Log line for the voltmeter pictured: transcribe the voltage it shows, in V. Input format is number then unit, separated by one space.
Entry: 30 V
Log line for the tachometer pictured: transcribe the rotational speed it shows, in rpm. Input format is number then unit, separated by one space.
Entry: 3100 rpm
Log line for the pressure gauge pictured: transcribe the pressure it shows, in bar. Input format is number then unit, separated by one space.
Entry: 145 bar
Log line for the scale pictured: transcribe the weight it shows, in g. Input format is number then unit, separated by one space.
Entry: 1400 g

* * *

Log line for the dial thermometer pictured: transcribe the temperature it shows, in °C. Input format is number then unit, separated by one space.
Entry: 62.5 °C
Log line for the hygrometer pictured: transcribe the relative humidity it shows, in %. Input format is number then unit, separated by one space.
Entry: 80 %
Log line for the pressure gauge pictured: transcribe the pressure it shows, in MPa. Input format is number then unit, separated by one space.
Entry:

* * *

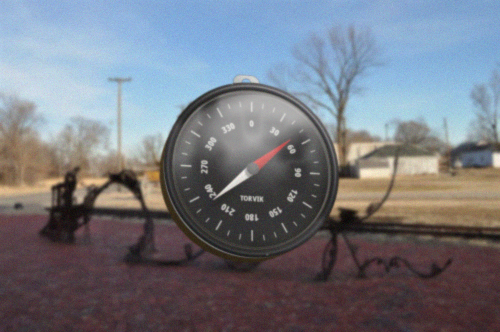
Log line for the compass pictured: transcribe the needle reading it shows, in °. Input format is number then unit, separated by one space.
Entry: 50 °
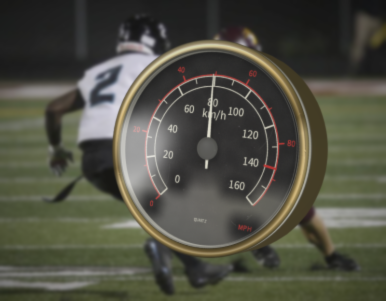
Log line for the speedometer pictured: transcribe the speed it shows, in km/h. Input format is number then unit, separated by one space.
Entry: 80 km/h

**Requirement:**
Rewrite the records between the line containing "Log line for the speedometer" and the line containing "Entry: 80 km/h", inclusive, as a numbered list, omitting any blank lines.

**Written solution:**
1. Log line for the speedometer pictured: transcribe the speed it shows, in km/h. Input format is number then unit, separated by one space.
2. Entry: 80 km/h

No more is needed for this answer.